Loren Snyder

No. 18
- Position: Quarterback

Personal information
- Born: November 28, 1963 (age 62) Yakima, Washington, U.S.
- Listed height: 6 ft 4 in (1.93 m)
- Listed weight: 207 lb (94 kg)

Career information
- High school: Thornton (CO)
- College: Northern Colorado
- NFL draft: 1987: undrafted

Career history
- Dallas Cowboys (1987); Denver Broncos (1988)*;
- * Offseason or practice squad member only

Awards and highlights
- All-NCC (1986);

Career NFL statistics
- Passing yards: 44
- TD–INT: 0-0
- Passer rating: 59.5
- Stats at Pro Football Reference

= Loren Snyder =

American football player (born 1963)

Loren Howard Snyder (born November 28, 1963) is an American former professional football player who was a quarterback in the National Football League (NFL) for the Dallas Cowboys. He played college football for the Northern Colorado Bears.

==Early life==
Snyder attended Thornton High School. He accepted a football scholarship from the Division II University of Northern Colorado. He was named a starter at quarterback as a sophomore, after passing senior Tom Aiello on the depth chart.

As a junior, he led the North Central Conference with 2,384 passing yards and 17 touchdown passes.

As a senior, he set a school single-season record with 2,724 passing yards, also breaking Mike Busch's North Central Conference 1984 mark. He additionally set school single-season records with 23 touchdown passes and 2,464 total offensive yards.

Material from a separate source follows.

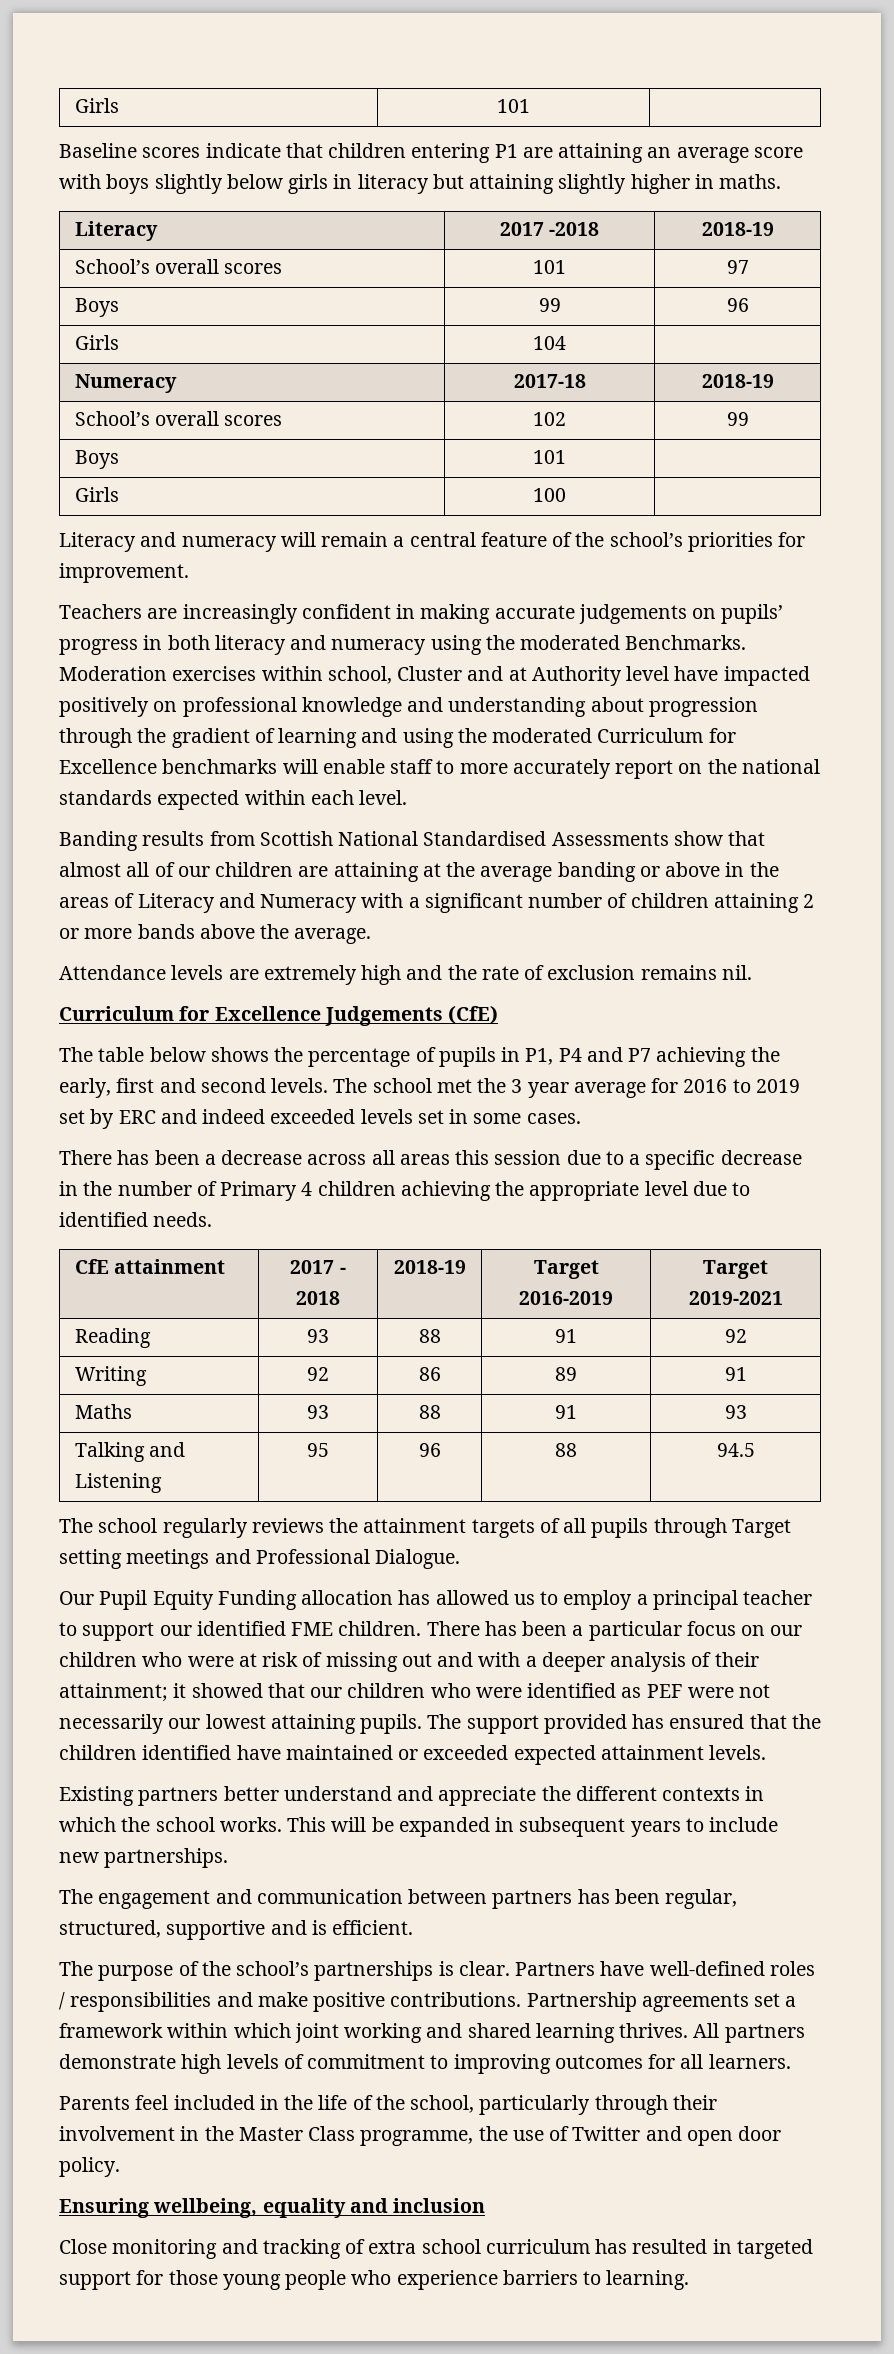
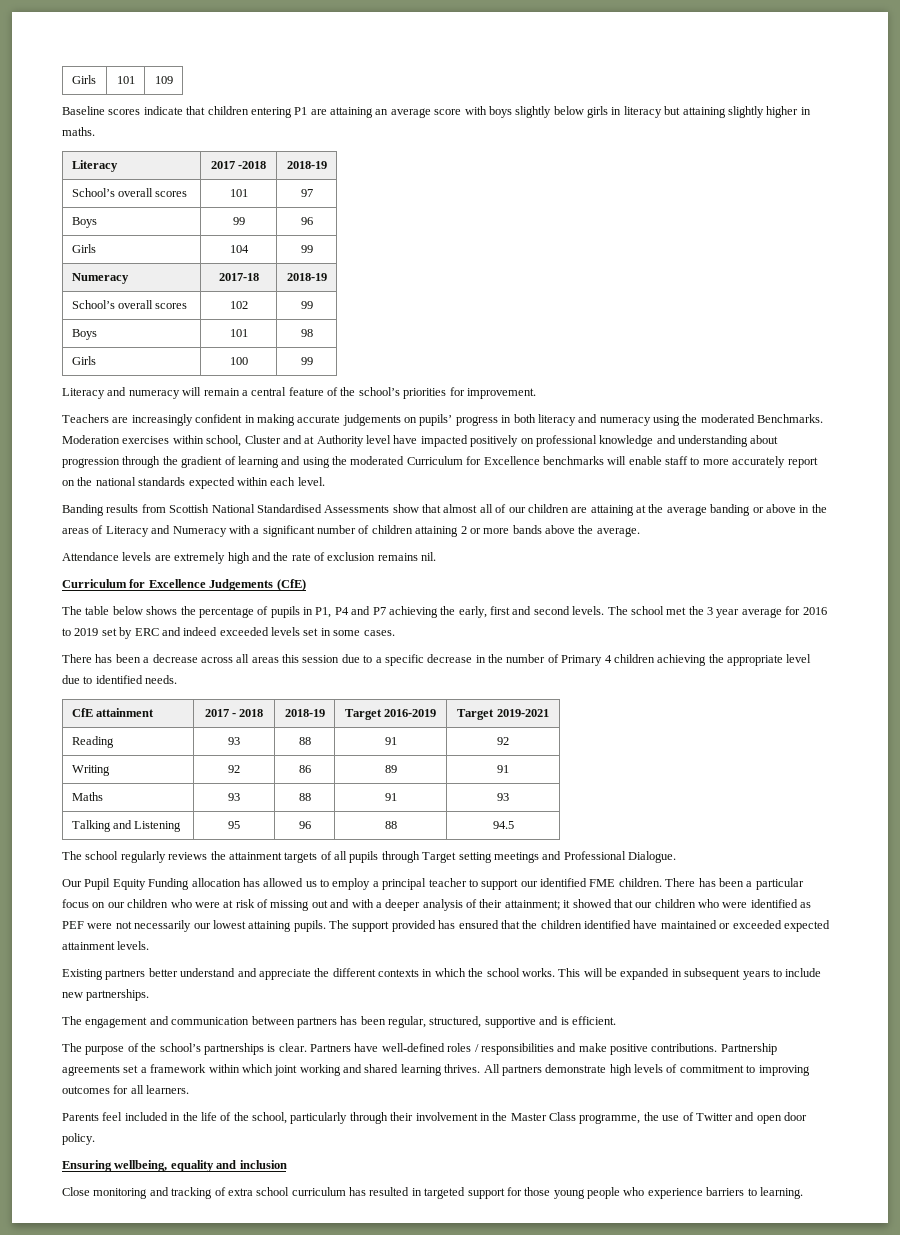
(530, 106) none -> [154,76,173,84] 109
(566, 343) none -> [300,245,313,253] 99
(566, 457) none -> [300,329,313,337] 98
(566, 495) none -> [300,357,313,365] 99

He finished his college career with 14 school records, including 6,214 passing yards, 6,874 total offensive yards and 48 touchdown passes. In 2010, he was inducted into the University of Northern Colorado Athletic Hall of Fame.

==Professional career==
Snyder was signed as an undrafted free agent by the Dallas Cowboys after the 1987 NFL draft. He was waived on August 31.

After the NFLPA strike was declared on the third week of the 1987 season, those contests were canceled (reducing the 16-game season to 15) and the NFL decided that the games would be played with replacement players. In September, he was re-signed to be a part of the Dallas replacement team that was given the mock name "Rhinestone Cowboys" by the media. He passed Stan Yagiello and Ben Bennett to become the third-string quarterback. He took over the offense in the third quarter of the game against the Philadelphia Eagles, to close out a 41-22 win, while tallying 4-of-8 completions for 44 yards. He appeared in 2 games, completing 4-of-9 passes for 44 yards. He was released on October 26.

On April 5, 1988, he was signed as a free agent by the Denver Broncos. He was released on August 15.

==Personal life==
In 2022, Snyder coached the Westview High School boys tennis team to a Division 1 CIF San Diego Section championship.